There was the old boyish eagerness in this appeal. He regarded her fixedly, anxious for some assurance that she understood. She understood only too well that her father had become an encumbrance, and that in plain terms the company couldn’t afford to keep him at his old salary any longer. It was unnecessary for Bob to apologize; but it was like him to seize the first possible moment to express his sympathy. She had always felt the gentleness in him, which was denoted in his blue eyes, which just now shone with the reflection of his eagerness to set himself right with her. He turned his hat continually in his hands—they were finely shaped, with long supple fingers. At the base of his left thumb there was a scar, almost imperceptible, the result of a slash with a jack knife one day in the Durland yard where he had taken her dare to bring down a particular fine spray of blossoms from an old cherry tree. In his anxiety to deliver it unbroken on the bough he had cut himself. She remembered her consternation at seeing the injury, his swaggering attempt to belittle it; his submission to her ministrations as she tied it up with a handkerchief. She was twelve then; he sixteen. He saw the direction of her eyes, lifted the hand and with a smile glanced at the scar. She colored as she realized that he had read her thoughts.

“That was centuries ago,” he said. “We did use to have good times in your back yard! Do you remember the day you tumbled out of the swing and broke your arm? You didn’t cry; you were a good little sport.” And then, his eyes meeting hers, “You’re still a mighty good sport!”

“If I never have anything worse than a broken arm to cry over I’ll be lucky,” she answered evasively.

There was no excuse for lingering; he had expressed his regret at her father’s elimination from Cummings-Durland, and it served no purpose to compare memories of the former friendly relation between the young people of the two families, which were now bound to recede to the vanishing point. But he seemed in no haste to leave her. She on her side was finding pleasurable sensations in the encounter. He had been her first sweetheart, so recognized by the other youngsters of the neighborhood, and they had gone to the same dancing class. And he had kissed her once, shyly, on a night when the Cummingses were giving a children’s party. This had occurred on a dark corner of the veranda. It had never been repeated or referred to between them, but the memory of it was not without its sweetness. She was ashamed of herself for remembering it now. She wondered whether he too remembered it. And there had been those later attentions after the Cummingses had moved away that had encouraged hopes in her own breast not less than in her mother’s that Bob’s early preference might survive the shock of the Cummingses’ translation to the fashionable district, with its inevitable change of social orientation.
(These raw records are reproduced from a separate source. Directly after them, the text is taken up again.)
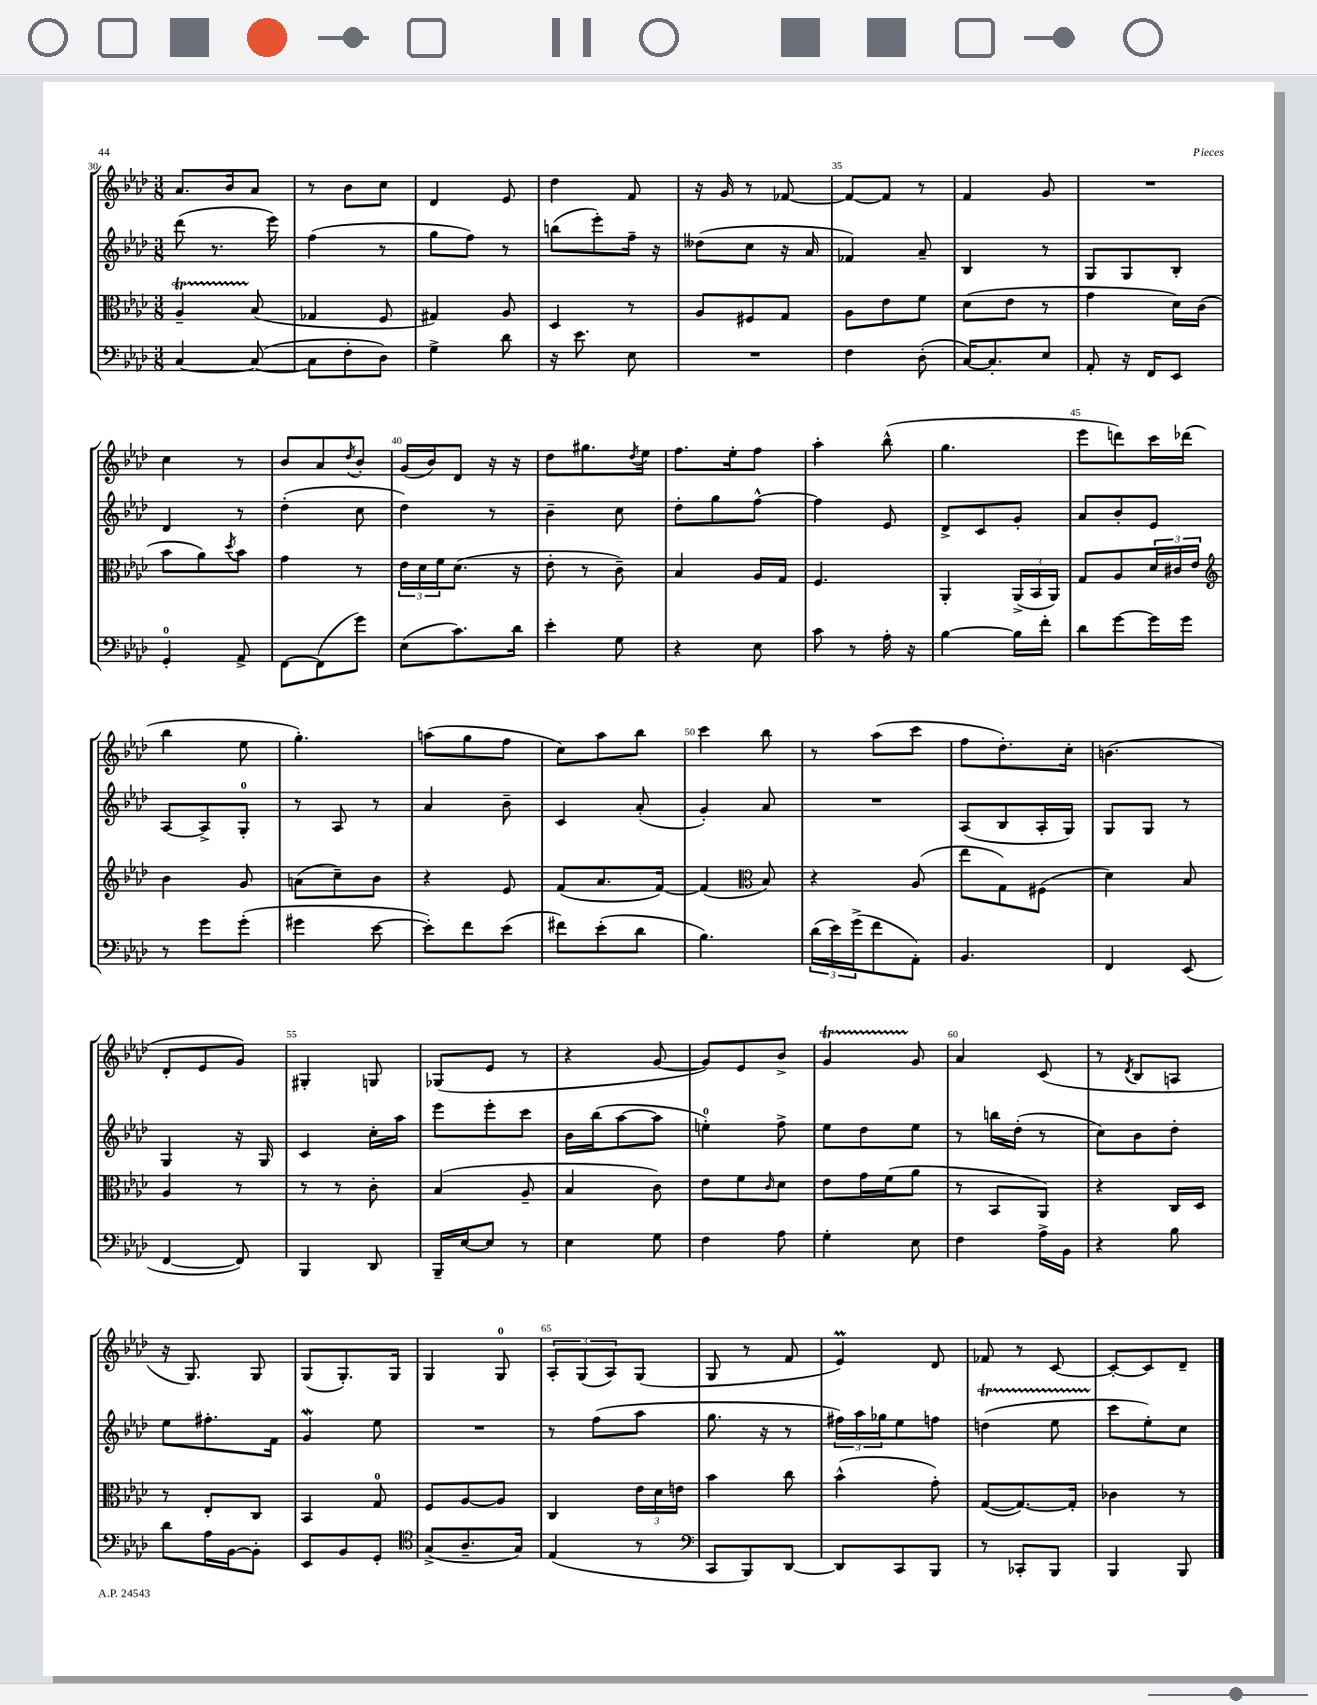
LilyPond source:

<<
\new StaffGroup <<
\new Staff = "s0" {
    \clef treble \key aes \major \numericTimeSignature \time 3/8
    aes'8. bes'16 aes'8 |
    r8 bes'8 c''8 |
    des'4 ees'8 |
    des''4 f'8 |
    r16 g'16 r8 fes'8~ |
    fes'8~ fes'8 r8 |
    f'4 g'8 |
    R4. |
    c''4 r8 |
    bes'8 aes'8 \acciaccatura { des''8 } bes'8-. |
    g'16( bes'16) des'8 r16 r16 |
    des''8 gis''8. \acciaccatura { des''8 } ees''16 |
    f''8. ees''16-. f''8 |
    aes''4-. bes''8-^( |
    g''4. |
    ees'''8 d'''8) c'''16 des'''16( |
    bes''4 ees''8 |
    g''4.-.) |
    a''8( g''8 f''8 |
    c''8) aes''8 bes''8 |
    c'''4 bes''8 |
    r8 aes''8( c'''8 |
    f''8 des''8.-.) c''16-. |
    b'4.( |
    des'8-. ees'8 g'8) |
    gis4-. g8 |
    ges8( ees'8 r8 |
    r4 g'8~ |
    g'8) ees'8 bes'8-> |
    g'4\startTrillSpan g'8\stopTrillSpan |
    aes'4 c'8( |
    r8 \acciaccatura { des'8 } bes8 a8 |
    r16 g8.) g8 |
    g8( g8.-.) g16 |
    g4 g8-0 |
    \tuplet 3/2 { aes8-. g8( aes8) } g8( |
    g8 r8 f'8 |
    ees'4\prall) des'8 |
    fes'8 r8 c'8~ |
    c'8~-. c'8 des'8-- \bar "|." |
}
\new Staff = "s1" {
    \clef treble \key aes \major \numericTimeSignature \time 3/8
    des'''8( r8. ees'''16) |
    f''4( r8 |
    g''8 f''8) r8 |
    b''8( ees'''8-.) f''16-- r16 |
    deses''8( c''8 r16 aes'16 |
    fes'4) aes'8-- |
    bes4 r8 |
    g8 g8 bes8-. |
    des'4 r8 |
    des''4-.( c''8 |
    des''4) r8 |
    bes'4-- c''8 |
    des''8-. g''8 f''8~-^ |
    f''4 ees'8 |
    des'8-> c'8 g'8-. |
    aes'8 bes'8-. ees'8 |
    aes8~ aes8-> g8-0-. |
    r8 aes8 r8 |
    aes'4 bes'8-- |
    c'4 aes'8-.( |
    g'4-.) aes'8 |
    R4. |
    aes8( bes8 aes16-. g16) |
    g8 g8 r8 |
    g4 r16 g16 |
    c'4 c''16-. aes''16 |
    ees'''8 ees'''8-. c'''8 |
    bes'16 bes''16( aes''8~ aes''8 |
    e''4-0-.) f''8-> |
    ees''8 des''8 ees''8 |
    r8 b''16 des''16-.( r8 |
    c''8) bes'8 des''8-. |
    ees''8 fis''8.-. f'16 |
    g'4\mordent ees''8 |
    R4. |
    r8 f''8( aes''8 |
    g''8. r16 r8 |
    \tuplet 3/2 { fis''16) aes''16 ges''16 } ees''8 f''8 |
    d''4\startTrillSpan( ees''8 |
    c'''8\stopTrillSpan ees''8-.) c''8 \bar "|." |
}
\new Staff = "s2" {
    \clef alto \key aes \major \numericTimeSignature \time 3/8
    aes4--\startTrillSpan bes8\stopTrillSpan( |
    ges4 f8 |
    gis4) aes8 |
    des4 r8 |
    aes8 fis8 g8 |
    aes8 ees'8 f'8 |
    des'8( ees'8 r8 |
    g'4 des'16) c'16( |
    bes'8 aes'8) \acciaccatura { des''8 } bes'8 |
    g'4 r8 |
    \tuplet 3/2 { ees'16 des'16 f'16 } des'8.( r16 |
    ees'8-. r8 c'8--) |
    bes4 aes16 g16 |
    f4. |
    aes,4-. \tuplet 3/2 { aes,16->( bes,16 aes,16) } |
    g8 aes8 \tuplet 3/2 { des'16 cis'16 ees'16 } |
    \clef treble bes'4 g'8 |
    a'8( c''8--) bes'8 |
    r4 ees'8 |
    f'8( aes'8. f'16~) |
    f'4( \clef alto bes8) |
    r4 aes8( |
    ees''8 g8) fis8( |
    des'4) bes8 |
    aes4 r8 |
    r8 r8 c'8-. |
    bes4( aes8-- |
    bes4 c'8) |
    ees'8 f'8 \grace { c'16 } des'8 |
    ees'8 g'16 f'16( aes'8 |
    r8 bes,8 aes,8) |
    r4 c16 des16 |
    r8 ees8-. c8 |
    bes,4 g8-0 |
    f8 aes8~ aes8 |
    c4 \tuplet 3/2 { ees'16 des'16 e'16 } |
    bes'4 c''8 |
    bes'4-^( g'8-.) |
    g8~( g8.~) g16-. |
    ces'4 r8 \bar "|." |
}
\new Staff = "s3" {
    \clef bass \key aes \major \numericTimeSignature \time 3/8
    c4~ c8~( |
    c8 f8-. des8) |
    g4-> des'8 |
    r16 ees'8. ees8 |
    R4. |
    f4 des8-.( |
    c16~) c8.-. ees8 |
    aes,8-. r16 f,16 ees,8 |
    g,4-0-. aes,8-> |
    f,8~ f,8( g'8) |
    ees8( c'8.) des'16 |
    ees'4-. g8 |
    r4 ees8 |
    c'8 r8 aes16-. r16 |
    bes4~ bes16 f'16-. |
    des'8 g'8~ g'16 g'16 |
    r8 g'8 g'8-.( |
    gis'4 ees'8~ |
    ees'8-.) f'8 ees'8( |
    fis'8) ees'8-.( des'8 |
    bes4.) |
    \tuplet 3/2 { des'16( ees'16) g'16->( } f'8 aes,8-.) |
    bes,4. |
    f,4 ees,8( |
    f,4~ f,8) |
    bes,,4 des,8 |
    bes,,16-- ees16~ ees8 r8 |
    ees4 g8 |
    f4 aes8 |
    g4-. ees8 |
    f4 aes16-> bes,16 |
    r4 bes8 |
    des'8 aes16 bes,16~ bes,8-. |
    ees,8 bes,8 g,8-. |
    \clef tenor g8->( aes8.-- g16) |
    ees4( r8 |
    \clef bass c,8 bes,,8) des,8~ |
    des,8 c,8 bes,,8 |
    r8 ces,8-. bes,,8 |
    bes,,4 bes,,8 \bar "|." |
}
>>
>>
\layout { \context { \Score currentBarNumber = #30 \override BarNumber.break-visibility = ##(#f #t #t) barNumberVisibility = #(every-nth-bar-number-visible 5) } }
Ethel and her mother had questioned the happiness of his marriage, and her mind played upon this as she sat beside him, feeling the charm he had always had for her and wondering a little about the girl he had married whom she had never seen and knew of only from the talk at home. But two years was not long enough; it was ridiculous to assume that he wasn’t happy with his wife.

“We certainly had a lot of fun over there,” he was saying. “I suppose the park fountain plays just the same and the kids still sail their boats in the pond.”

“Yes, and go wading and fall in and have to be fished out by the policeman! But we can’t be kids always, Bob!”